• Extract
---------------

Is Smith’s ‘climate plan’ intended as a sop to Calgary voters? It isn’t good for much else

Danielle Smith’s climate plan is a report, not a strategy or a plan, and it’s mostly concerned with growing oil and gas production

In January, I wrote a column titled, “Danielle Smith has an oil and gas marketing plan, not a climate plan.” On Wednesday, the Alberta premier proved me right. Her formal plan looks pretty much like business as usual, the status quo only now with a ridiculous acronym, ERED (Emissions Reduction and Energy Development plan).

Columnist Max Fawcett calls it the “have your cake and eat it, too, plan.” He’s bang on. This is an energy development plan with a small side of climate policy- a sprig of parsley to pretty up the plate – tacked on because it may make Alberta oil and gas more carbon-competitive.

The plan isn’t even a commitment to net-zero by 2050. “We aspire to achieve a net zero carbon neutral economy by 2050,” it says, “and to do so without compromising affordable, reliable and secure energy for Albertans, Canadians and the world.” Aspiration might have been ok in 2000, but it won’t fly in 2023, for two reasons.

The first was explained very succinctly by Fatih Birol, executive director of the International Energy Agency, in a commentary titled, “Clean energy is moving faster than you think,” published a day before the Alberta plan was announced. “…[W]e can thank an array of clean energy developments, such as solar panels, wind turbines, electric vehicles and heat pumps, and the policies and investments that are supercharging their growth,” he wrote. “It’s well-known in energy and climate circles that these technologies are expanding quickly, but I think many people still don’t realize just how quickly.”

Dr. Birol describes Premier Danielle Smith and her UCP government. You can read columns here, here, and here in which I explain why Alberta’s approach to energy is desperately flawed.

Source: Environment and Climate Change Canada (2022) National Inventory Report 1990-2020: Greenhouse Gas Sources and Sinks in Canada.

The second reason is federal climate and energy policy. Canada is a signatory to the Paris Climate Agreement. The Liberal government says it is serious about meeting 2030 emissions targets. Finance Minister Chrystia Freeland unveiled even more clean energy funding in last month’s budget. More clean energy regulations are on the way.

Meanwhile, Alberta accounts for 38 per cent of Canada’s greenhouse gas emissions, even though it comprises only 12 per cent of the population. The culprit? Oil and gas extraction, which accounts for 26 per cent of national emissions.

Irresistible force, meet immoveable object. But if I had to bet on technology, markets, and climate vs. incumbency and backward-looking politics, my money’s on the energy transition.

That’s the high level critique. There are also a number of curious policy positions in the plan.

“Clean LNG” and the carbon credit for avoided emissions make-believe

Source: Emissions Reduction and Energy Development Plan, P. 6

The most curious, by far, is Smith’s fixation with “clean LNG” exports. She has adopted the oil and gas industry’s bogus argument that LNG made from natural gas with a less than three per cent leakage rate will qualify for carbon credits under Article 6 of the Paris Agreement. The Premier has made this case in several letters to Prime Minister Justin Trudeau. She even claims that credits for “avoided emissions,” as they are called, could offset Canada’s entire annual GHG of 690 megatonnes per year.

---------------

• Supplied data
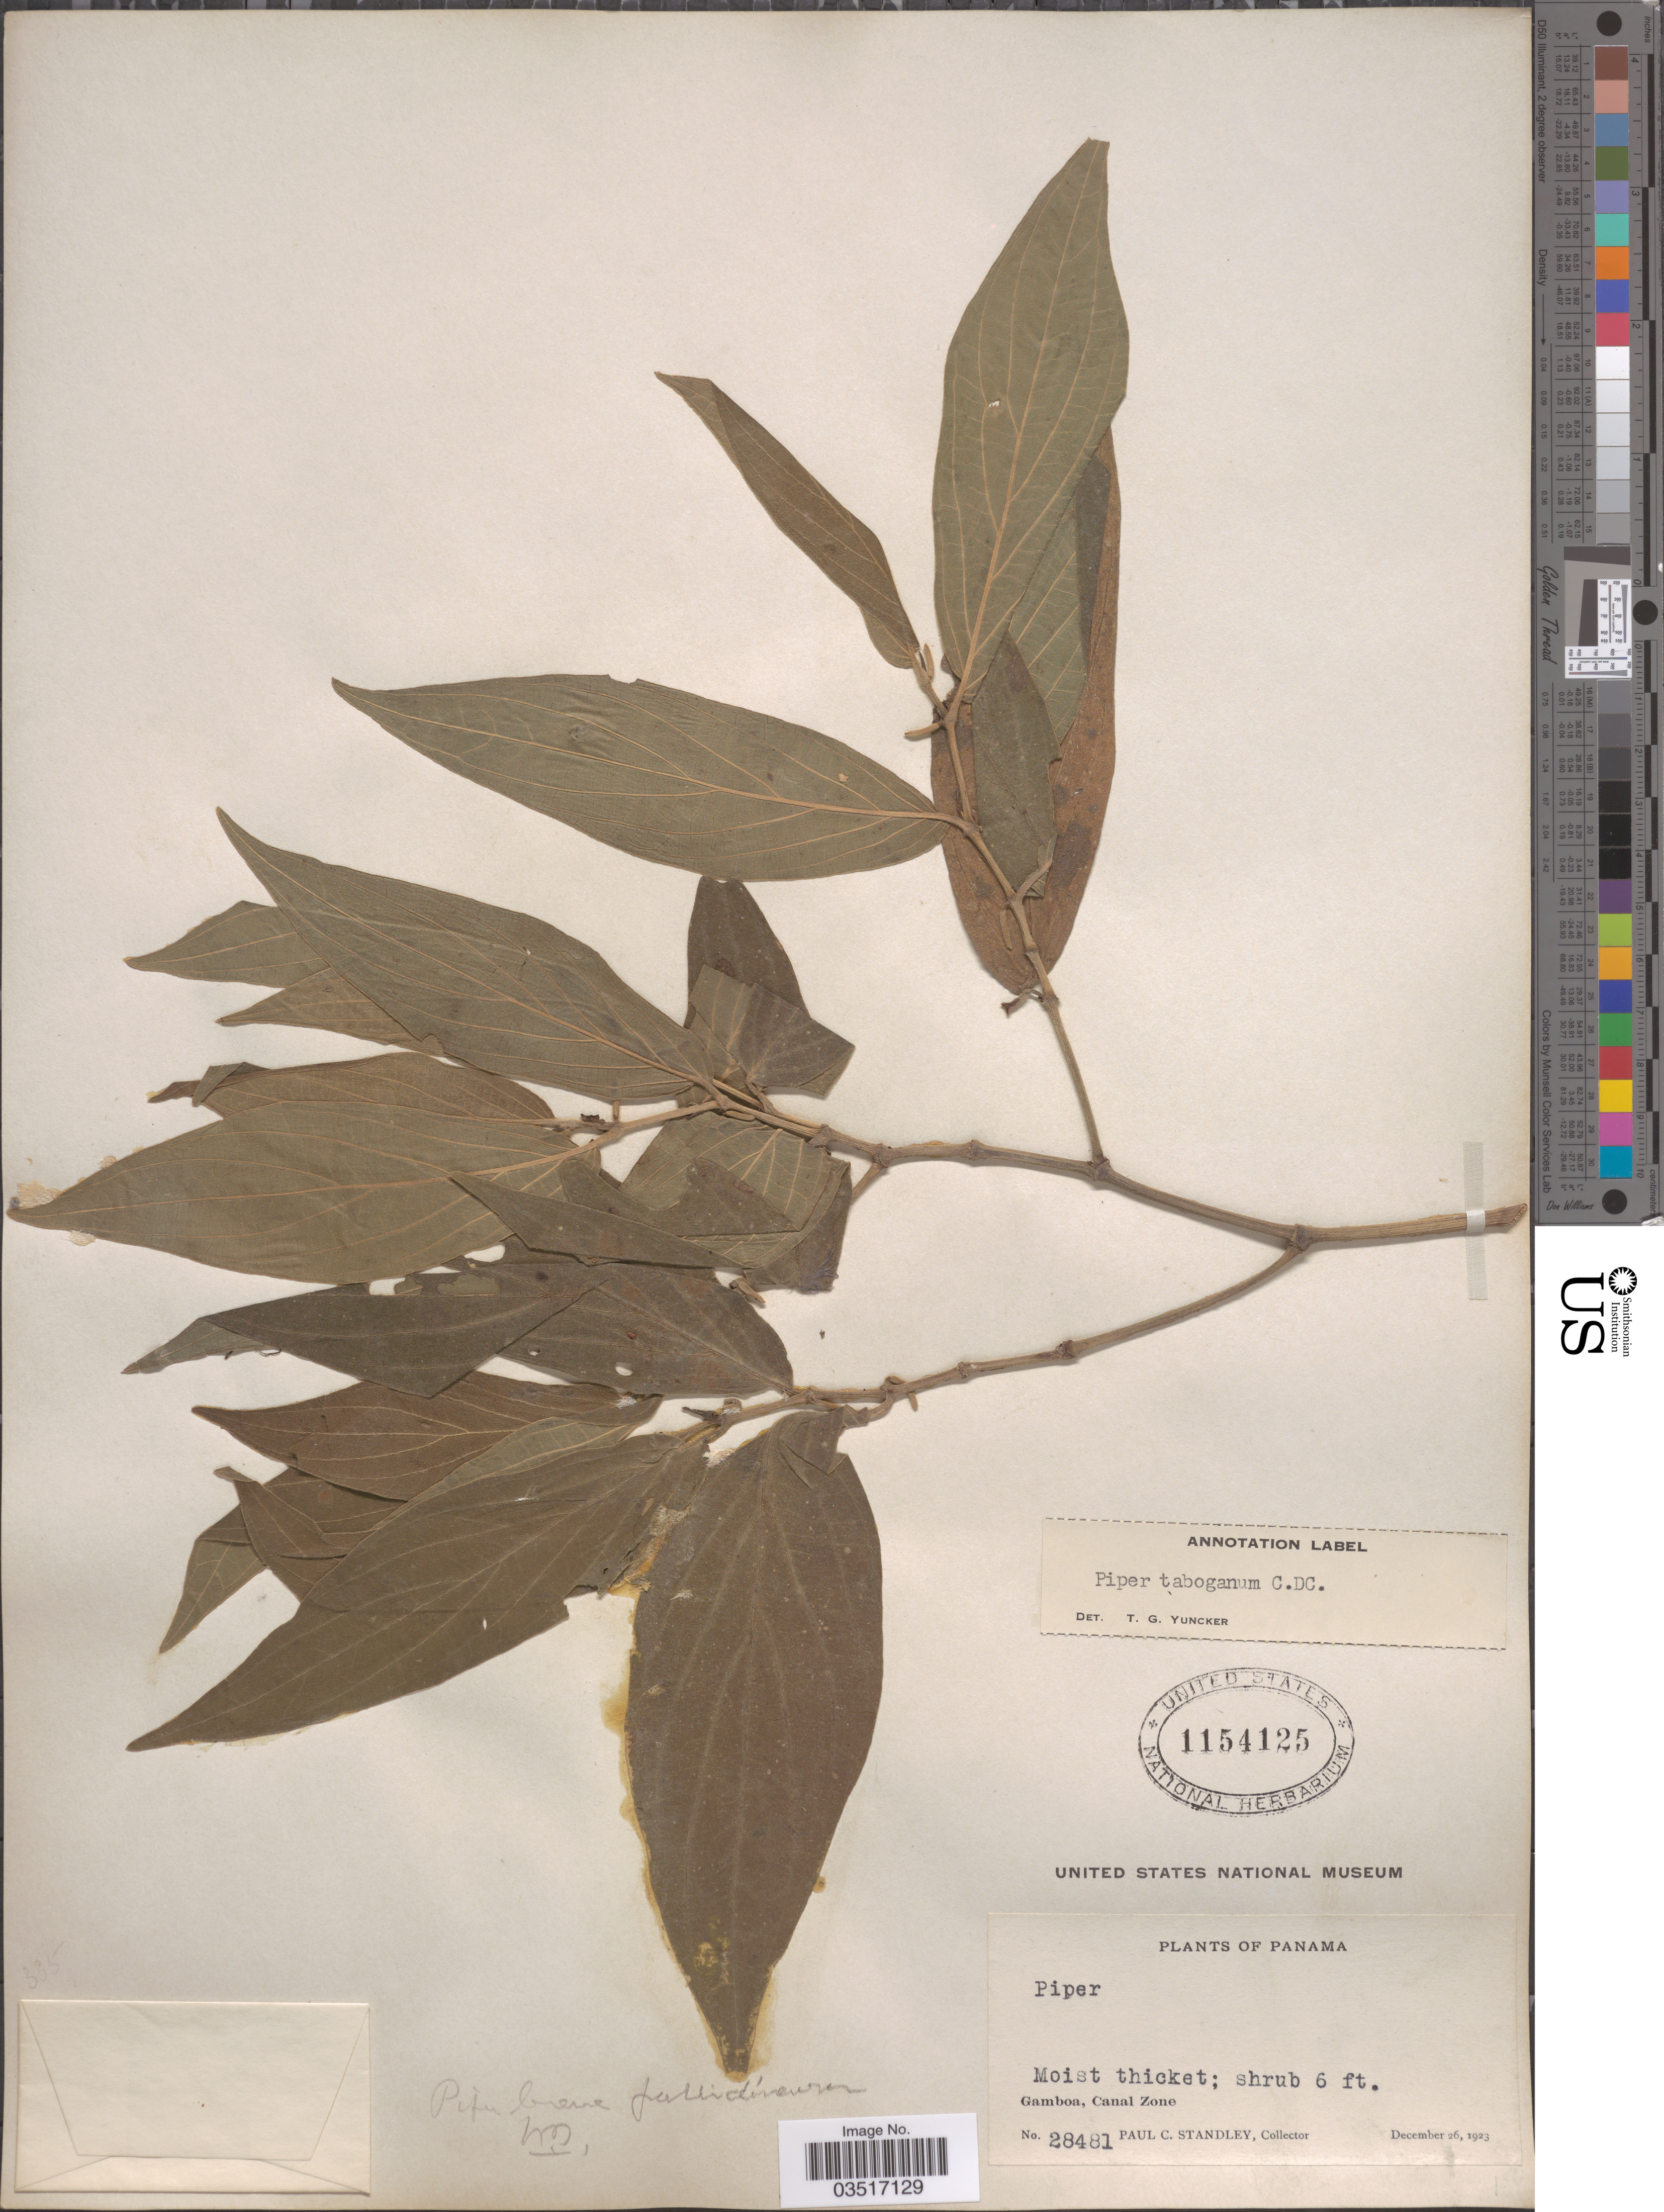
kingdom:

---------------

• Written task
What does the acronym ERED stand for in the column? Answer from the column alone, not the listing.

• Task output
Emissions Reduction and Energy Development plan.